I believe in the law of attraction, I know it is important to have positive happy thoughts all the time so that you will attract the good things to you.  However it is  a real struggle because I suffer from real depression and have no health insurance .  So, it is very difficult to keep good thoughts in my head, sometimes.  I have, over the last few months been struggling more and more with feelings of being isolated and feeling like no one is communicating with me.  I haven't shared some really scary problems that I am having right now with anyone because I don't feel like anyone has the time for me.  I can't blame them, I get sick of me too, sometimes.  I recently was betrayed badly and am very hurt.    And I think the problem is far worse than I have been lead to believe.
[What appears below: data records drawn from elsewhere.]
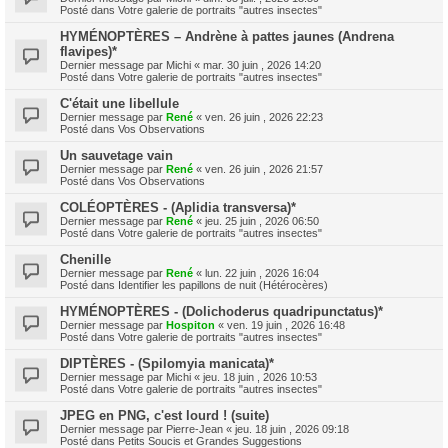
Posté dans
Votre galerie de portraits "autres insectes"
HYMÉNOPTÈRES – Andrène à pattes jaunes (Andrena
flavipes)*
Dernier message par
Michi
«
mar. 30 juin , 2026 14:20
Posté dans
Votre galerie de portraits "autres insectes"
C'était une libellule
Dernier message par
René
«
ven. 26 juin , 2026 22:23
Posté dans
Vos Observations
Un sauvetage vain
Dernier message par
René
«
ven. 26 juin , 2026 21:57
Posté dans
Vos Observations
COLÉOPTÈRES - (Aplidia transversa)*
Dernier message par
René
«
jeu. 25 juin , 2026 06:50
Posté dans
Votre galerie de portraits "autres insectes"
Chenille
Dernier message par
René
«
lun. 22 juin , 2026 16:04
Posté dans
Identifier les papillons de nuit (Hétérocères)
HYMÉNOPTÈRES - (Dolichoderus quadripunctatus)*
Dernier message par
Hospiton
«
ven. 19 juin , 2026 16:48
Posté dans
Votre galerie de portraits "autres insectes"
DIPTÈRES - (Spilomyia manicata)*
Dernier message par
Michi
«
jeu. 18 juin , 2026 10:53
Posté dans
Votre galerie de portraits "autres insectes"
JPEG en PNG, c'est lourd ! (suite)
Dernier message par
Pierre-Jean
«
jeu. 18 juin , 2026 09:18
Posté dans
Petits Soucis et Grandes Suggestions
Well all those thoughts have manifested themselves into reality.  I have had important mail and correspondence get lost or never received.  Which has now really hurt someone I care about.  Important emails are missing.  My cell phone died a horrible death and the SIM card is not reading correctly.  On Monday, the city sent out notices that water and electricity will be randomly shut off during the week  for maintenance.  So, no email, no tv, no radio, no phone.   Then the house across the street has had the road blocked off for an earthquake retrofit. So, I have to change my train of thought and get out of this funk.  I just don't know how.  My mother always said to me, "this crap only happens to you, Roxanne."  A statement which makes the added assumption that I am exaggerating or lying.  It just isn't true.

I feel like muddy water is constantly being poured over my head and I can't see where to go.